WORK ORDER: Check each line of the material below for "lines". Report how many have it, with no other words.

DATASET ENTRIES:

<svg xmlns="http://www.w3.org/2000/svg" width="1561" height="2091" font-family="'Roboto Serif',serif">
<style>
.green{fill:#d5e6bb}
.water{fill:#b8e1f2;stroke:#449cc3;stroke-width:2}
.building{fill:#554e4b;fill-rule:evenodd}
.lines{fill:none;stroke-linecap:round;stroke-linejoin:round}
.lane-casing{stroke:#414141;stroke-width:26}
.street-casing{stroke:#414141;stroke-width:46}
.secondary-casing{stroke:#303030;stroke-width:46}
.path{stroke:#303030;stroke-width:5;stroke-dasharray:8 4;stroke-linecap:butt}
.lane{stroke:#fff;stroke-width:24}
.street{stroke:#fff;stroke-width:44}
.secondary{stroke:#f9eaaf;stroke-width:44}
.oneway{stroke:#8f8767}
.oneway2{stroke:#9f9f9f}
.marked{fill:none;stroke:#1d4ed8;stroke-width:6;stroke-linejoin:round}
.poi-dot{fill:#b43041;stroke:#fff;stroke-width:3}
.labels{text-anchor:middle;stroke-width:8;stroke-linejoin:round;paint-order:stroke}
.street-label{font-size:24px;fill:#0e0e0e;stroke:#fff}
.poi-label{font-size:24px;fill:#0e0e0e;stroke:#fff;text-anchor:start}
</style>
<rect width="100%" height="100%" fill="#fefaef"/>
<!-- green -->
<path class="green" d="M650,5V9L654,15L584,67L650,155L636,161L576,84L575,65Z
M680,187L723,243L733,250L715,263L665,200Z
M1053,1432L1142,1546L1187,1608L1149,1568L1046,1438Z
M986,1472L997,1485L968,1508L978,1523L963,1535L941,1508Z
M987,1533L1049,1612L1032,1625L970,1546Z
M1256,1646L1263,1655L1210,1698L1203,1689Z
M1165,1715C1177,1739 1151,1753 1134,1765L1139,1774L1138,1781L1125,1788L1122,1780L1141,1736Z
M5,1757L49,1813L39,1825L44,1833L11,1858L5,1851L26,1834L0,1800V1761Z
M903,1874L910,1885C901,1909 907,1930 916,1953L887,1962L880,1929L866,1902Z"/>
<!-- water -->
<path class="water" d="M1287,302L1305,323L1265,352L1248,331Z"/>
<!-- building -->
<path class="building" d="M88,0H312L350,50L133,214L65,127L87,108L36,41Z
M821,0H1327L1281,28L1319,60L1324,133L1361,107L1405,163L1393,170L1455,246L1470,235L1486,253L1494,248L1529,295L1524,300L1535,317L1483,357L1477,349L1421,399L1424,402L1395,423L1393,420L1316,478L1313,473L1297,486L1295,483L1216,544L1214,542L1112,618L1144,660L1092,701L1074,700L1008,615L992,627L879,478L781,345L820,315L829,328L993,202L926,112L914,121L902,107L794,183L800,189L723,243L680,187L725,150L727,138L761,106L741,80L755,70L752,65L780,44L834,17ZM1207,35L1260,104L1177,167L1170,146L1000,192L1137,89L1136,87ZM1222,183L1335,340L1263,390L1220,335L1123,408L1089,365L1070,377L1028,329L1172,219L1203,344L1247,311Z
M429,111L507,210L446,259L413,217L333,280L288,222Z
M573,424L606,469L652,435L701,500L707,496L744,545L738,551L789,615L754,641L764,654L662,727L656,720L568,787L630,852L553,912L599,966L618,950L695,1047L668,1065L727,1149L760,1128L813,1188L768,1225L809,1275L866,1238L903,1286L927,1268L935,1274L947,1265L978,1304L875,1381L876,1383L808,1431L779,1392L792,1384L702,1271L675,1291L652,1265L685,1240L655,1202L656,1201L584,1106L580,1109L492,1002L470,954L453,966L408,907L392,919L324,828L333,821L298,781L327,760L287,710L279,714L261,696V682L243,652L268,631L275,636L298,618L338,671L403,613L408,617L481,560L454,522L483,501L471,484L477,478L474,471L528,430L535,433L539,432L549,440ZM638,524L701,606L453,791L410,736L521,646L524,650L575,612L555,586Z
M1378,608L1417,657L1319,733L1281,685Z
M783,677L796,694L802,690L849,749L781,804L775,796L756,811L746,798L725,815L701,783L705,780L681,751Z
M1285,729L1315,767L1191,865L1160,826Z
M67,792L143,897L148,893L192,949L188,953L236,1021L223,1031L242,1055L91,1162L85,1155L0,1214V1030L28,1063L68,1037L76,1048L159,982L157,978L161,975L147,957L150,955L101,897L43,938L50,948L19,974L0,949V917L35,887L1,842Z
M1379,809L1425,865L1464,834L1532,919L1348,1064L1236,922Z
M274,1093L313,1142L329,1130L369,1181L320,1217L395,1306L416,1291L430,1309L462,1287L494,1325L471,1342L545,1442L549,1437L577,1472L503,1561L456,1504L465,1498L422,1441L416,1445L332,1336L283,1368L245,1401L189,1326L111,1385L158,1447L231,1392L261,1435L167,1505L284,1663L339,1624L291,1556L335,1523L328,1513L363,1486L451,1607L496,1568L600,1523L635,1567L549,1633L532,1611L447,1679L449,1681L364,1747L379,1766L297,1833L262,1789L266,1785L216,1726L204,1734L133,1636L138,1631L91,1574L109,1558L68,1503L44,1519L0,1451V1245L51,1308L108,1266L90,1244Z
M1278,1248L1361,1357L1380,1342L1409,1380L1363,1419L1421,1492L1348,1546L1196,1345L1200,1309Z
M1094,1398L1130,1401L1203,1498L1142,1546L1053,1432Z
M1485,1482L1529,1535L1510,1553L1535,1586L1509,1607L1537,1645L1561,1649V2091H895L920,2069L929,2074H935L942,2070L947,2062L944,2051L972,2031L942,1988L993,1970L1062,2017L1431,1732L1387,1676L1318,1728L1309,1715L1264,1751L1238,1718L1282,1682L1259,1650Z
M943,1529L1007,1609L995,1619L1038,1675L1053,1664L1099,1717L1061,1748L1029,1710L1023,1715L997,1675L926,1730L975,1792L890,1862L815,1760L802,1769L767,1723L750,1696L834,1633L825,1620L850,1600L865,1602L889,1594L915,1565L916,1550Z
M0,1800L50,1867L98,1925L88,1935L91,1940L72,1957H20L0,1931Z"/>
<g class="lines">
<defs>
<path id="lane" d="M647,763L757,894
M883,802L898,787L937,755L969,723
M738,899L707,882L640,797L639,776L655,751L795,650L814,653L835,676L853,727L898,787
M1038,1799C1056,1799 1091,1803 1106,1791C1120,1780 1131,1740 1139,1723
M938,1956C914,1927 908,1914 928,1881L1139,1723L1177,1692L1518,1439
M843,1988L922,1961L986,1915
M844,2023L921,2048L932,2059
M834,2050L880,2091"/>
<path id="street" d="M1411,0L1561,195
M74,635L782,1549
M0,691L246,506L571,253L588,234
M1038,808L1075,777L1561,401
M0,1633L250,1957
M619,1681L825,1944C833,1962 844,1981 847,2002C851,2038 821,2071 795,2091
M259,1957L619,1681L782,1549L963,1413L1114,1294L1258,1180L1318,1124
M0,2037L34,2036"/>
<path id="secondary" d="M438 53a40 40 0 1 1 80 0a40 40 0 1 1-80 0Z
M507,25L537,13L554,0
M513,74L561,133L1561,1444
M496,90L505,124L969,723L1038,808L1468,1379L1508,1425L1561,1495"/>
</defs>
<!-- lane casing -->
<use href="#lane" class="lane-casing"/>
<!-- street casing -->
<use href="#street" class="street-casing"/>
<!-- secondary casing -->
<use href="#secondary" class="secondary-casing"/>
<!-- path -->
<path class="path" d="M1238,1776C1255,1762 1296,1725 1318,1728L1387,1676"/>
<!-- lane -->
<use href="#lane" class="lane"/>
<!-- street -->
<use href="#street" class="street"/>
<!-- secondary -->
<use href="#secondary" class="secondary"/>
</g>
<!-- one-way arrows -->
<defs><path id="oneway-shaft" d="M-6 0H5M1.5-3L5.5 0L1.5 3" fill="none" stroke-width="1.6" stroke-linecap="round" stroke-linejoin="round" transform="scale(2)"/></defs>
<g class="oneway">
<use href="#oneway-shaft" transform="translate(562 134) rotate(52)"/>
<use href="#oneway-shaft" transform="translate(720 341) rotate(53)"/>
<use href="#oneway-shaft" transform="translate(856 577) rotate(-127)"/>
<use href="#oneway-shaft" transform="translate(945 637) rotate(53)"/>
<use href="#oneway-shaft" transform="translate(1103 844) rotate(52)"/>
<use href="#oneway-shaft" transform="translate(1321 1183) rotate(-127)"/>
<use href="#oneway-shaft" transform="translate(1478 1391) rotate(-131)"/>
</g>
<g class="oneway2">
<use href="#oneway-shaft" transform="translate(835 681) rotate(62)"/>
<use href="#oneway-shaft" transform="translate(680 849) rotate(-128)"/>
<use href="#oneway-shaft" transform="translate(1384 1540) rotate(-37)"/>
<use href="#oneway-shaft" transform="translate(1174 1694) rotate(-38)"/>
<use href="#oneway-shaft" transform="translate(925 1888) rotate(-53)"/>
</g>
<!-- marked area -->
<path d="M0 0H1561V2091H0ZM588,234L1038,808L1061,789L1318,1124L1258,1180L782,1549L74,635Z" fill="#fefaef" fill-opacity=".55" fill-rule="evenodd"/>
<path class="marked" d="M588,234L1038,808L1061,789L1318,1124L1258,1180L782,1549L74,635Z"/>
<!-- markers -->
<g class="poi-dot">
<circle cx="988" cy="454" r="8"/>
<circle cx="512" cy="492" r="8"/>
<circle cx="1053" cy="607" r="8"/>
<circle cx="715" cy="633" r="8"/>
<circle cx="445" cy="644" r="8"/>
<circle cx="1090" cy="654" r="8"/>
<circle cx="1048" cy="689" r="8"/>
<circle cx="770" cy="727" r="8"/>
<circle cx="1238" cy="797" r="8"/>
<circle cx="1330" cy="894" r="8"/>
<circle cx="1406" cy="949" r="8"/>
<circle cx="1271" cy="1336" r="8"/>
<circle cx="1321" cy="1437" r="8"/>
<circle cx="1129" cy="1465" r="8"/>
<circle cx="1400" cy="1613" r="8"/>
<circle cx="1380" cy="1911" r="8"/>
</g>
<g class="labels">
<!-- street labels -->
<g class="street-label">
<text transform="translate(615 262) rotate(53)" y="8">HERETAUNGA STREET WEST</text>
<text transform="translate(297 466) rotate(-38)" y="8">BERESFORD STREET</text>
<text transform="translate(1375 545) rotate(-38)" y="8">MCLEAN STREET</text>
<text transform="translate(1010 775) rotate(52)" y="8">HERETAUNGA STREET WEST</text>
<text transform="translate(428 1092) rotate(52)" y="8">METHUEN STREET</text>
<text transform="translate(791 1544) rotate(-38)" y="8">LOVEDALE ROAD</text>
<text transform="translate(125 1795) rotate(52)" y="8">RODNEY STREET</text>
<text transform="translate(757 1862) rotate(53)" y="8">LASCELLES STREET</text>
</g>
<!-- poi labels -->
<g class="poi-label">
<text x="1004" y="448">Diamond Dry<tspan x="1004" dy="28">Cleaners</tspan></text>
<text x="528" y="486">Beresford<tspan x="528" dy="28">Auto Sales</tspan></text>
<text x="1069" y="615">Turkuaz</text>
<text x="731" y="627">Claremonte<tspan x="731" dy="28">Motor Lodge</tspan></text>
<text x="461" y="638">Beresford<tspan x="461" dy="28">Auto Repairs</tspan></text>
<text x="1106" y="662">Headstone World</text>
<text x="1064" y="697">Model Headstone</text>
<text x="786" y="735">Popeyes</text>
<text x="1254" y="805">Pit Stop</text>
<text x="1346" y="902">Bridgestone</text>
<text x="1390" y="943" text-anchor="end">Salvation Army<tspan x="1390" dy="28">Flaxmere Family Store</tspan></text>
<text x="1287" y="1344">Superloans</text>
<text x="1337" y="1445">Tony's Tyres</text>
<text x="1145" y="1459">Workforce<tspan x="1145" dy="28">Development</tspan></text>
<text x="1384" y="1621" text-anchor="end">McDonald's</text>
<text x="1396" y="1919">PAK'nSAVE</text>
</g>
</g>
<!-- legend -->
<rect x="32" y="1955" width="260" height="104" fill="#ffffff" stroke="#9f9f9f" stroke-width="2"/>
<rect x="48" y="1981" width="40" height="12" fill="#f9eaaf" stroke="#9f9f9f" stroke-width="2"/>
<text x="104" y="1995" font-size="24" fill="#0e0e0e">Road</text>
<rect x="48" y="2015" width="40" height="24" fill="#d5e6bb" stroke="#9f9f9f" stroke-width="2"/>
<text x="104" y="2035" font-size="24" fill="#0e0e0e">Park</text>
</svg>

YOUR SOLUTION: 2